▸ Instructions for the task
Convert the lines from the very first one through the line containing "exposure: exposure -0.044" into a Markdown table with a Row column holding the row number and a Line column holding the line, leaving out any blank lines.

▸ Extracted records

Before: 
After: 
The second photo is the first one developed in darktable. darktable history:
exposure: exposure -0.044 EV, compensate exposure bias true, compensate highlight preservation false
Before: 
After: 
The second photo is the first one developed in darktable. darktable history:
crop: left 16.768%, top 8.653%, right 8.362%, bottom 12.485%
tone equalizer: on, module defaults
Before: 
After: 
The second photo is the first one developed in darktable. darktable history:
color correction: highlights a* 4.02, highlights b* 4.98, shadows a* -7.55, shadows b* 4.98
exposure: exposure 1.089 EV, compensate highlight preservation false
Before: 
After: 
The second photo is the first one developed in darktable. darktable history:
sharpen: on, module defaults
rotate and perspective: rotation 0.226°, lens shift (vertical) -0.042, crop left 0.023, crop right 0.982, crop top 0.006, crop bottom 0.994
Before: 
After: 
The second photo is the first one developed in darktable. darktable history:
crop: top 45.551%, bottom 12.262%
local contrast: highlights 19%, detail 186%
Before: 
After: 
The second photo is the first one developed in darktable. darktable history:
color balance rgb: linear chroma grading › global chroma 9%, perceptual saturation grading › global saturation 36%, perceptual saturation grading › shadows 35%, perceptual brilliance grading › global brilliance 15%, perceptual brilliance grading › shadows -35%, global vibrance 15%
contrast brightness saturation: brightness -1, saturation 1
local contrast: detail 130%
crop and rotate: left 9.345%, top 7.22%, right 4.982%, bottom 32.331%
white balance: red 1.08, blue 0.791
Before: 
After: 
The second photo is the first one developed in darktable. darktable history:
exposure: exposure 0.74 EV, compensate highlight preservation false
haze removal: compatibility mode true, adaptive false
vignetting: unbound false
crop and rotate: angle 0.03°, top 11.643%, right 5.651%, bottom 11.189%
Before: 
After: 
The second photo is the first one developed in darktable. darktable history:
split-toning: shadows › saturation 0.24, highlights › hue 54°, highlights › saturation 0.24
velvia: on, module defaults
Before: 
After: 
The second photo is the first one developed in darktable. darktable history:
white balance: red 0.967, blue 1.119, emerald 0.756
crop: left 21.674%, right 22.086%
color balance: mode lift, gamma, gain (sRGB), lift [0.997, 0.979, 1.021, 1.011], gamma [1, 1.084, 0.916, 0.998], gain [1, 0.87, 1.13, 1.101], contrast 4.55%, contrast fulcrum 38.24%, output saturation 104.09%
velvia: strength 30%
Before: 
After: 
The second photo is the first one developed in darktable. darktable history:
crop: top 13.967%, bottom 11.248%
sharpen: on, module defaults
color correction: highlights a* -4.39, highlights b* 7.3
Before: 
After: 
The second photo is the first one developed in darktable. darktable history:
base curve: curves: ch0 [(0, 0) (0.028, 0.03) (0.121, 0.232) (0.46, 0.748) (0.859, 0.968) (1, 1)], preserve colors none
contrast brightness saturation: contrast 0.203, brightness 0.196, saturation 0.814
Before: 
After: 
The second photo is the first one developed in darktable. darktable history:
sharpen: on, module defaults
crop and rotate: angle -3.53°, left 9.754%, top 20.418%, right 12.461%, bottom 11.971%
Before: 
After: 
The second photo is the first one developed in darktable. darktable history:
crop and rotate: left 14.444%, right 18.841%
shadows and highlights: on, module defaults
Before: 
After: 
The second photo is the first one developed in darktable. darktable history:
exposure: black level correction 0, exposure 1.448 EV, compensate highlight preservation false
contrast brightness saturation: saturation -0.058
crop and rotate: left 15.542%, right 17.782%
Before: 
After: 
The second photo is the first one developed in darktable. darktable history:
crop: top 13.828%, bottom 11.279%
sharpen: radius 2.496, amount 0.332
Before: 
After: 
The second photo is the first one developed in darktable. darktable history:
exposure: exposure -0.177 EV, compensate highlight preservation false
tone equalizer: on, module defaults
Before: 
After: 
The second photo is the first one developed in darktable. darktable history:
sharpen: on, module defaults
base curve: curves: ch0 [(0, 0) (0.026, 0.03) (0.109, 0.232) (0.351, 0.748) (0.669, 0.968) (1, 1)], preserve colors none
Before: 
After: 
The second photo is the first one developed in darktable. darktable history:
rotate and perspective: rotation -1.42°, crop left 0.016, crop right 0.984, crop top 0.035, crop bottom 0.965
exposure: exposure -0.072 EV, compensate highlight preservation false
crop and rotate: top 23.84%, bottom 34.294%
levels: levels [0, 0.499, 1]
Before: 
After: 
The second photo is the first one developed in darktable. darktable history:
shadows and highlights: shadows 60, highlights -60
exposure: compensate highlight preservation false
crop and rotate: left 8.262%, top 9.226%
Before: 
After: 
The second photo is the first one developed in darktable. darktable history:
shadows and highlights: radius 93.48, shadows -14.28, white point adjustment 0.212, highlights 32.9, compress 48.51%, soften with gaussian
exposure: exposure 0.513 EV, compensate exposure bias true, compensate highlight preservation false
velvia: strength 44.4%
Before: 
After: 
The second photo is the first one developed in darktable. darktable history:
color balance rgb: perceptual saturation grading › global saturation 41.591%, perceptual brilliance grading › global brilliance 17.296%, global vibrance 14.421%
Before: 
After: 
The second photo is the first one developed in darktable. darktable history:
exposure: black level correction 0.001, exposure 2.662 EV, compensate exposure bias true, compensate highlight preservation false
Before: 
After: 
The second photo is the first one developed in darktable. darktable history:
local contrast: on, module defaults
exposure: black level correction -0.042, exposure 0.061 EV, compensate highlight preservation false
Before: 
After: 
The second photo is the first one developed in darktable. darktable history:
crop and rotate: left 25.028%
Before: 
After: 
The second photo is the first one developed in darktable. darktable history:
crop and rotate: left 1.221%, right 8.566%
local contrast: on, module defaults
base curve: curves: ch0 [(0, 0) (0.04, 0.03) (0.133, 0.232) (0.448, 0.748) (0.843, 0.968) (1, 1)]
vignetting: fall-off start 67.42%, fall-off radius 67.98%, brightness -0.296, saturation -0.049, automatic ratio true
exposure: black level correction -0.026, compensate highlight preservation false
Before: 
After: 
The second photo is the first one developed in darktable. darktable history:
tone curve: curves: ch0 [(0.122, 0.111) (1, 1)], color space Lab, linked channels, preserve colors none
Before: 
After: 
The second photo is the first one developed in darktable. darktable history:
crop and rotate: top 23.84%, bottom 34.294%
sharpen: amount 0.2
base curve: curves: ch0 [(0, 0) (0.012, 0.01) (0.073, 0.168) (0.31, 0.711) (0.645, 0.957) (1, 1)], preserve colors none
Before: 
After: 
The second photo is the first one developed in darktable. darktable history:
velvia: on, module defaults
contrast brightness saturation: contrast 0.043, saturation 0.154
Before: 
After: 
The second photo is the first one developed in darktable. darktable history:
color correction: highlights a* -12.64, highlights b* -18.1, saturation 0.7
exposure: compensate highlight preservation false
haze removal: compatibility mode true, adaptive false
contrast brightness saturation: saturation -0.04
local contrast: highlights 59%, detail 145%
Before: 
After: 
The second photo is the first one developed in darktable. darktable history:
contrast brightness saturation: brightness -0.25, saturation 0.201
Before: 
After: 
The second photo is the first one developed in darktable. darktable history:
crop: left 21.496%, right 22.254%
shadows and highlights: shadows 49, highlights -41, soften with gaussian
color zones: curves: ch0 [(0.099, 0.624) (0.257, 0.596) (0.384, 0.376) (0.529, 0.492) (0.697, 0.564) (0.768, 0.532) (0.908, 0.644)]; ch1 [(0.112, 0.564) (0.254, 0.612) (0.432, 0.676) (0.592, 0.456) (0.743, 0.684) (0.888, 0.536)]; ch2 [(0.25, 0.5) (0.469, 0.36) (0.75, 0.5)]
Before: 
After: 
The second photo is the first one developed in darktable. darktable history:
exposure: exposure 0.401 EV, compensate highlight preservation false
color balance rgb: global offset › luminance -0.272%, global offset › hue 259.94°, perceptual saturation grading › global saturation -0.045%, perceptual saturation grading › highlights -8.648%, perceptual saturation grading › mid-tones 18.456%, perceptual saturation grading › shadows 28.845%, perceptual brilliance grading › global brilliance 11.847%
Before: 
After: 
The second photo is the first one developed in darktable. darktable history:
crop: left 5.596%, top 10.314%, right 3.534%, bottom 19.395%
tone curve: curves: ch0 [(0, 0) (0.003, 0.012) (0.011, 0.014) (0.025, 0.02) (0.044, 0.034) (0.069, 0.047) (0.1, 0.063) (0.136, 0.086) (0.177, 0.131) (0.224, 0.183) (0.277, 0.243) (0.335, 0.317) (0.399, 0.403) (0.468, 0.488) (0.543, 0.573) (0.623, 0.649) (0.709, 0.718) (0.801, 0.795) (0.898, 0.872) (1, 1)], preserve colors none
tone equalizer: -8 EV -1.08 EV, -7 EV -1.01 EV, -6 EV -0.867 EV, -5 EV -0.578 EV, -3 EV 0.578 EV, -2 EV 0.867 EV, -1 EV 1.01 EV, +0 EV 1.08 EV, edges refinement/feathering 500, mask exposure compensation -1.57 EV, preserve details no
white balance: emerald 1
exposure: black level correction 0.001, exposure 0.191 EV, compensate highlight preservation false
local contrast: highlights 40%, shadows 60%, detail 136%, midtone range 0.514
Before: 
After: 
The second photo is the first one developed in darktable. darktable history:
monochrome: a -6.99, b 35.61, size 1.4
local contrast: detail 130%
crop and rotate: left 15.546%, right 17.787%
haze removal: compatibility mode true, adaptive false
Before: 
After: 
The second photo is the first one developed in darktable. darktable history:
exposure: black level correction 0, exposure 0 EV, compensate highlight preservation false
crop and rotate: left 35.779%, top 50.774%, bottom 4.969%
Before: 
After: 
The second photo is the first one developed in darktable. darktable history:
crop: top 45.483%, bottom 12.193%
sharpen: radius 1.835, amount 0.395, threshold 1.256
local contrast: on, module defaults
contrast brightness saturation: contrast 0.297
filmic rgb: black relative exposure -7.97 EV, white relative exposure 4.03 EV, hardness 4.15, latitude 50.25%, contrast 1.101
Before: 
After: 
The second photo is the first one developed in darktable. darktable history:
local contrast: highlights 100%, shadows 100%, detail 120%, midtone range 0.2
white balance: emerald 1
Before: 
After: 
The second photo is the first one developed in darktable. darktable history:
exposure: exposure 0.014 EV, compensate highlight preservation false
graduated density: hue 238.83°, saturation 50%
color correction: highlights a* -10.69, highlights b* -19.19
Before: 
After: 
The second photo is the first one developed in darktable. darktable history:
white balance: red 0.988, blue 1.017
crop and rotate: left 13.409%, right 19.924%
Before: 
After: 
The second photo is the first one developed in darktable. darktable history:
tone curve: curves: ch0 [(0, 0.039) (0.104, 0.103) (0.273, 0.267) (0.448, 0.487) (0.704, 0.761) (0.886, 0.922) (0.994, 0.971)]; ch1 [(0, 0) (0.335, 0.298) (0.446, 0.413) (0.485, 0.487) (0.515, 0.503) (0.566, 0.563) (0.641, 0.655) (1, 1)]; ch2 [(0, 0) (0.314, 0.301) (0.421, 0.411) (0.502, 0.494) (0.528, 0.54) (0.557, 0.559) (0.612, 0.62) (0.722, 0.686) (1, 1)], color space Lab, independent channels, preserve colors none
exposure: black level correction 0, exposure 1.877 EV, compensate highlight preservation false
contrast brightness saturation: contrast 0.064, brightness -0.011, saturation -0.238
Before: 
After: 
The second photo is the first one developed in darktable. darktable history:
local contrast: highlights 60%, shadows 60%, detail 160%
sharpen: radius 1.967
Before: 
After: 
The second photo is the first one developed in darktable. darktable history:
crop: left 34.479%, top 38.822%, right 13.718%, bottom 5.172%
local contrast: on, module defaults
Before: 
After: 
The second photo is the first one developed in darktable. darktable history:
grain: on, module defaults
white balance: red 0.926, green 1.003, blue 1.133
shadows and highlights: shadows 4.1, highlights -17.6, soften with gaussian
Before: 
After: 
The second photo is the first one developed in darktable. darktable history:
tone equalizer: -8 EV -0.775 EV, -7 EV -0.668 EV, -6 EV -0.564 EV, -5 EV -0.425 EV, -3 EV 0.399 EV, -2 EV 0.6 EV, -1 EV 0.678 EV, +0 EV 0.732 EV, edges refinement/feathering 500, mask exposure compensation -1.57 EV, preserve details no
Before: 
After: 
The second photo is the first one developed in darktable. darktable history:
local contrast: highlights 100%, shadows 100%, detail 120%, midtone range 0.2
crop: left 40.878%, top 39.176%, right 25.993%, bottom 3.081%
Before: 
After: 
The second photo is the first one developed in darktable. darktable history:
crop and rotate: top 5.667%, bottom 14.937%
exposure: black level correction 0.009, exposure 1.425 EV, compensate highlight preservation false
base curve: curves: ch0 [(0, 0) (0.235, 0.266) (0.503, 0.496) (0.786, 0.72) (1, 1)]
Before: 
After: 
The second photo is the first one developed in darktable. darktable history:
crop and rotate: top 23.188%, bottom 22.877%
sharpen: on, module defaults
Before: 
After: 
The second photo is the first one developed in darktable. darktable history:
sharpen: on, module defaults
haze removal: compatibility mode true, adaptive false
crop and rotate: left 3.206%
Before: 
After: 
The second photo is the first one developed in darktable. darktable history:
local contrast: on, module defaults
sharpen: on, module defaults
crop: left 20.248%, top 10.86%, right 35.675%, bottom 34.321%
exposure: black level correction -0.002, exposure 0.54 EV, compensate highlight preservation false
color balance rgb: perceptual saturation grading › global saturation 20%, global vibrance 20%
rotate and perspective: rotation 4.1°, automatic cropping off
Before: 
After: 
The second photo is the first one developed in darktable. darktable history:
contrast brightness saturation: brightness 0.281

▸ Exercise response
| Row | Line |
|---|---|
| 1 | Before:  |
| 2 | After:  |
| 3 | The second photo is the first one developed in darktable. darktable history: |
| 4 | exposure: exposure -0.044 EV, compensate exposure bias true, compensate highlight preservation false |